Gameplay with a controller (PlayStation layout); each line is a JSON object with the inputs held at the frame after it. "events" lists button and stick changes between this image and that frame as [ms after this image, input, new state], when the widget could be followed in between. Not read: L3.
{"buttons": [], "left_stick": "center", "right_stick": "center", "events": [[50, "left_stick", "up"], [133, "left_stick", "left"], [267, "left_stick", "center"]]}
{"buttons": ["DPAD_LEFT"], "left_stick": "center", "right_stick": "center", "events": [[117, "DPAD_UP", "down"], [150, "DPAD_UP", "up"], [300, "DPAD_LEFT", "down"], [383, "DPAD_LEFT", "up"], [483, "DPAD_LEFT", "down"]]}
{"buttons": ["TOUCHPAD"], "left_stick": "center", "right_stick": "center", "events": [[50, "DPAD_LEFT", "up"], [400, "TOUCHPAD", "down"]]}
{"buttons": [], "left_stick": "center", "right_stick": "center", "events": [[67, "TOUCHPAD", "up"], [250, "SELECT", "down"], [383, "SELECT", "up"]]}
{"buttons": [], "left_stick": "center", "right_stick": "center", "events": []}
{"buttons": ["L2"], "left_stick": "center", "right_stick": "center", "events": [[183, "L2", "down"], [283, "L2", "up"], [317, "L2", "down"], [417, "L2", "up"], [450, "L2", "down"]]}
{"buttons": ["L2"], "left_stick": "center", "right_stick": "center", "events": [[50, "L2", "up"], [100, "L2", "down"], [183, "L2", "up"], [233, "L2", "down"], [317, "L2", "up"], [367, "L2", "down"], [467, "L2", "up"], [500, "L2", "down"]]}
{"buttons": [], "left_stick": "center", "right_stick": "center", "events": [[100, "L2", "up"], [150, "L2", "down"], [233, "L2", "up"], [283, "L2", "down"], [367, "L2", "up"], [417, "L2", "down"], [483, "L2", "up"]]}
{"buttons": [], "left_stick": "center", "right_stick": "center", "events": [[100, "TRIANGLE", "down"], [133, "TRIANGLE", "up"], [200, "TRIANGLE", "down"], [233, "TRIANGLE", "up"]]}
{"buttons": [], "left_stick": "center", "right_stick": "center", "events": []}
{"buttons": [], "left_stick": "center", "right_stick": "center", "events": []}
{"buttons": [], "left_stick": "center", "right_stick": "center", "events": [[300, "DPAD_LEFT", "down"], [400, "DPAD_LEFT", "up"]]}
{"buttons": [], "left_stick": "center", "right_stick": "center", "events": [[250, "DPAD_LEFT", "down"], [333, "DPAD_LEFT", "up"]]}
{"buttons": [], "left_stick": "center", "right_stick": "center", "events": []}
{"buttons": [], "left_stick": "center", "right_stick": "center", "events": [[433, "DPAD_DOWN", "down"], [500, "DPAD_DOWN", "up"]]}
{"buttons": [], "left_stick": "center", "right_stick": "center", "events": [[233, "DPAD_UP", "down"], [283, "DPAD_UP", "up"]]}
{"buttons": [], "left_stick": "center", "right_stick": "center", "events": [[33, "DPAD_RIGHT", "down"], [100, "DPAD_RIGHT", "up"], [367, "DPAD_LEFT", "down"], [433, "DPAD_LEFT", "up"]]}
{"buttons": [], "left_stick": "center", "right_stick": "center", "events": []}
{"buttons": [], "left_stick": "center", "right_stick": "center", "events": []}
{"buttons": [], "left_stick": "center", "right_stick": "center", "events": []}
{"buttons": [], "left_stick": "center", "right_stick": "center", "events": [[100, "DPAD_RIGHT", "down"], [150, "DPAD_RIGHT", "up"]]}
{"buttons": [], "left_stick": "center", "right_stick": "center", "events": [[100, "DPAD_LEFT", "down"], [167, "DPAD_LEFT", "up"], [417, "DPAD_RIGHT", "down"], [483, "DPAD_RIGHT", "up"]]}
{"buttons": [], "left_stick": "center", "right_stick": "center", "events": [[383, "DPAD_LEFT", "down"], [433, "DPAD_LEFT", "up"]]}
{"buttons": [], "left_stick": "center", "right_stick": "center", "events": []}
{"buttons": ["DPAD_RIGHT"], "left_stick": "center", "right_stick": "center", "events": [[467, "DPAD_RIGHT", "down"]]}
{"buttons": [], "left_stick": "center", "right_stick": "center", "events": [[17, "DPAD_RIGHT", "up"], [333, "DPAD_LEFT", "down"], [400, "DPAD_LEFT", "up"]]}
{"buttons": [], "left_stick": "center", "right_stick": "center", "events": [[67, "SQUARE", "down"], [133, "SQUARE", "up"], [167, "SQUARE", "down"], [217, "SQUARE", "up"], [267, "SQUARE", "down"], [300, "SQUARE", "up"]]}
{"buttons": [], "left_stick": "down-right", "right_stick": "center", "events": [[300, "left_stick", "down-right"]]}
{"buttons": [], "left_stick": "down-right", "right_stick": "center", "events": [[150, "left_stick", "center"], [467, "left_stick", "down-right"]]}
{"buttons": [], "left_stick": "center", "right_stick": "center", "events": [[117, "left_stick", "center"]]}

* TASK DIRECTIONS: Please copy every line of the records above in which "TOUCHPAD" appears.

* TASK OUTPUT:
{"buttons": ["TOUCHPAD"], "left_stick": "center", "right_stick": "center", "events": [[50, "DPAD_LEFT", "up"], [400, "TOUCHPAD", "down"]]}
{"buttons": [], "left_stick": "center", "right_stick": "center", "events": [[67, "TOUCHPAD", "up"], [250, "SELECT", "down"], [383, "SELECT", "up"]]}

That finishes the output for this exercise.